M.Sc Thesis

M.Sc StudentBorzin Artyom
SubjectVisual Event Representation and Behavior Analysis Using
Generalized Stochastic Petri Nets
DepartmentDepartment of Electrical and Computers Engineering
Supervisor PROF. Ehud Rivlin
Full Thesis textFull thesis text - English Version


Recent research interest in video event representation and event recognition is mainly driven by the large spectrum of potential applications, such as surveillance, content based video indexing and others that may arise from the recognition of human activities. The surveillance applications become common these days as we see surveillance cameras in stores, airports, parking lots, banks and other public places. Multi-agent interaction is an important branch of activity recognition. Although there has been relative success in gesture and individual action recognition, there is significant work to be done for multi-agent activities.

A novel approach for video event representation and recognition of multi agent interactions is presented in this work. The proposed approach uses Generalized Stochastic Petri Nets (GSPN) as behavior modeling formalism and introduces Petri net marking analysis for better scene understanding. The GSPN model provides remarkable flexibility in representation of time-dependent activities which usually coexist with logical, spatial and temporal relations in real life scenes.

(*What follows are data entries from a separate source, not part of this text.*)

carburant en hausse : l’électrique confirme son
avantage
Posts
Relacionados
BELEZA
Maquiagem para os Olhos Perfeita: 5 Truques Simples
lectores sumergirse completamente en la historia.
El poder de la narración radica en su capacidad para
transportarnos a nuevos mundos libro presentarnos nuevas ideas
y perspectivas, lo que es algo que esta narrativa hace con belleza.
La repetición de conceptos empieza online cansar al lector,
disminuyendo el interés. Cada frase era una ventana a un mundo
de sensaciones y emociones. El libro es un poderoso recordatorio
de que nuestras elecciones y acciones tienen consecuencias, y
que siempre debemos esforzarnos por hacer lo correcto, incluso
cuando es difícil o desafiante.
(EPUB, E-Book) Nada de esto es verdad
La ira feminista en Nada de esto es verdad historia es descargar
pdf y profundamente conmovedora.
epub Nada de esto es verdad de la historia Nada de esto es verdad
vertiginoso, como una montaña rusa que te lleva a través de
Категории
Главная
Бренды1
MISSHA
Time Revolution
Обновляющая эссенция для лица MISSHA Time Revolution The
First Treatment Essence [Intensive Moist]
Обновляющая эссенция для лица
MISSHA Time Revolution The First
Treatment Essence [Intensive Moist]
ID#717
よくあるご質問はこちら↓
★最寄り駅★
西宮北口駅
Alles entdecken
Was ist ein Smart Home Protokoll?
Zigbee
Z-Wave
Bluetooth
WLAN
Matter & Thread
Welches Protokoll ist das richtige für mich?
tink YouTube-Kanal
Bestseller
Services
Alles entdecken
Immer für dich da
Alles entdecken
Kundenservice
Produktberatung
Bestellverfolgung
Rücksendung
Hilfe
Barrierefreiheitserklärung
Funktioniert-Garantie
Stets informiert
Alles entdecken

Petri nets allow efficient modeling of the complex sequential and simultaneous activities but disregard any behavior history of the involved actors. The proposed modeling approach benefits from marking-dependent transition annotations and analysis. This powerful modeling extension allows marking dependent model parameters and provides probabilistic analysis of possible future states of the represented system.

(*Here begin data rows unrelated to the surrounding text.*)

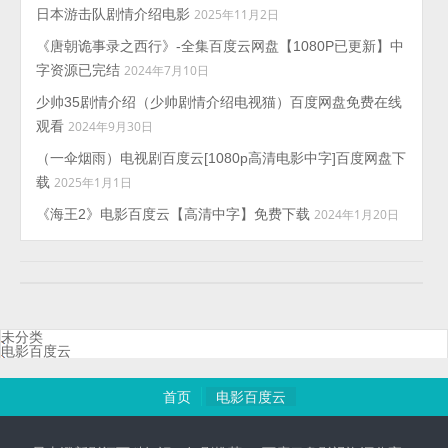
日本游击队剧情介绍电影
2025年11月2日
《唐朝诡事录之西行》-全集百度云网盘【1080P已更新】中
字资源已完结
2024年7月10日
少帅35剧情介绍（少帅剧情介绍电视猫）百度网盘免费在线
观看
2024年9月30日
（一伞烟雨）电视剧百度云[1080p高清电影中字]百度网盘下
载
2025年1月1日
《海王2》电影百度云【高清中字】免费下载
2024年1月20日
未分类
电影百度云
首页
电影百度云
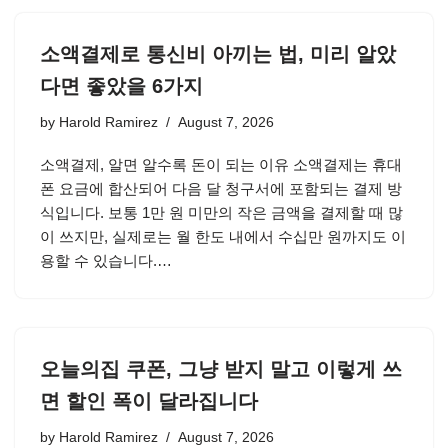
소액결제로 통신비 아끼는 법, 미리 알았
다면 좋았을 6가지
by
Harold Ramirez
August 7, 2026
소액결제, 알면 알수록 돈이 되는 이유 소액결제는 휴대
폰 요금에 합산되어 다음 달 청구서에 포함되는 결제 방
식입니다. 보통 1만 원 미만의 작은 금액을 결제할 때 많
이 쓰지만, 실제로는 월 한도 내에서 수십만 원까지도 이
용할 수 있습니다.…
오늘의집 쿠폰, 그냥 받지 말고 이렇게 쓰
면 할인 폭이 달라집니다
by
Harold Ramirez
August 7, 2026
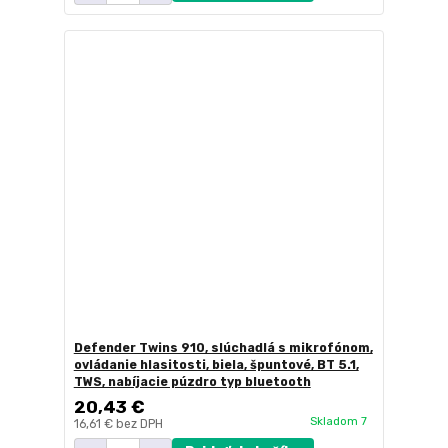
Defender Twins 910, slúchadlá s mikrofónom,
ovládanie hlasitosti, biela, špuntové, BT 5.1,
TWS, nabíjacie púzdro typ bluetooth
20,43 €
Skladom 7
16,61 €
bez DPH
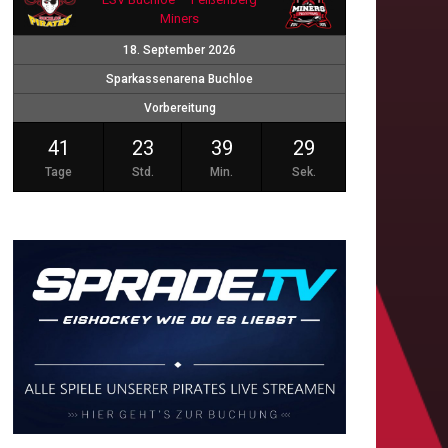
Miners
18. September 2026
Sparkassenarena Buchloe
Vorbereitung
41
23
39
28
Tage
Std.
Min.
Sek.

The GSPN approach is evaluated using the developed surveillance system which provides user interface for creating behavior models and then can recognize events from videos and give a textual expression for the detected behavior. The proposed concepts were tested on both real and synthetic video scenes. The experimental results illustrate the ability of the system to create complex spatiotemporal and logical relations and to recognize the interactions of multiple objects in various video scenes using GSPN and marking analysis capabilities.